__Information__
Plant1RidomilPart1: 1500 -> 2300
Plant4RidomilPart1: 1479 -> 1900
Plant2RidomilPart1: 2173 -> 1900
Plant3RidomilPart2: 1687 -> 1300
---
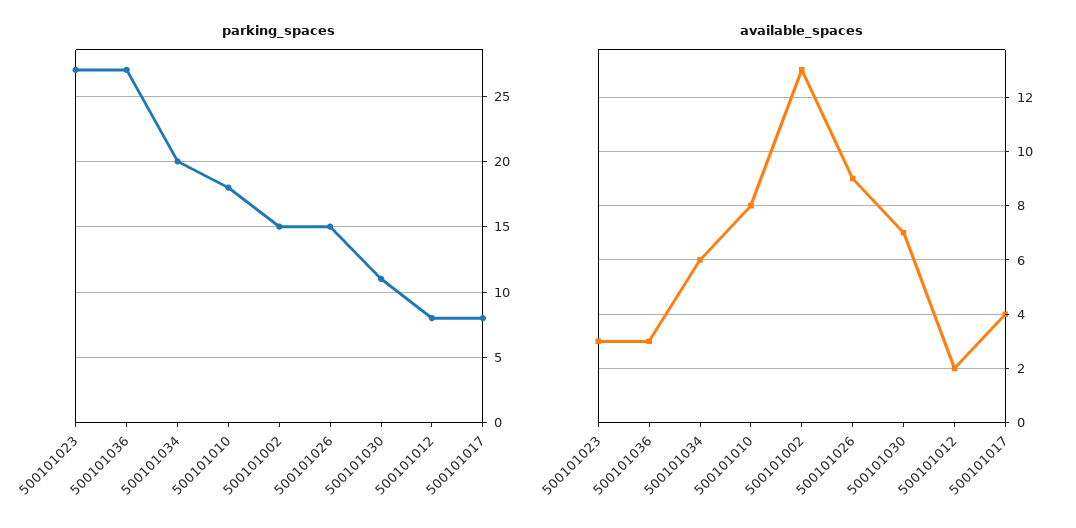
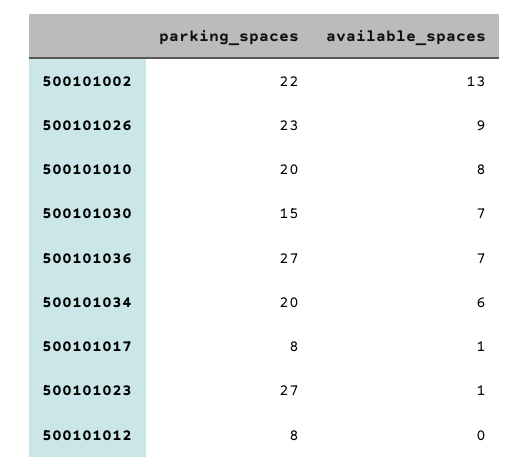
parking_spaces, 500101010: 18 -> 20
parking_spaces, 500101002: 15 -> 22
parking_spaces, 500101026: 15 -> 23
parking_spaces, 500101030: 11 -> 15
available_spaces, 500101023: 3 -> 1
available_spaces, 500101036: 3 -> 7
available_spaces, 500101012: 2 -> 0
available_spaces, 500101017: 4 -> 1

__Exercise__
Leave out every line above except those from the line with "parking_spaces, 500101010: 18 -> 20" up to and including the line with "available_spaces, 500101017: 4 -> 1", and copy those exactly.

__Output below__
parking_spaces, 500101010: 18 -> 20
parking_spaces, 500101002: 15 -> 22
parking_spaces, 500101026: 15 -> 23
parking_spaces, 500101030: 11 -> 15
available_spaces, 500101023: 3 -> 1
available_spaces, 500101036: 3 -> 7
available_spaces, 500101012: 2 -> 0
available_spaces, 500101017: 4 -> 1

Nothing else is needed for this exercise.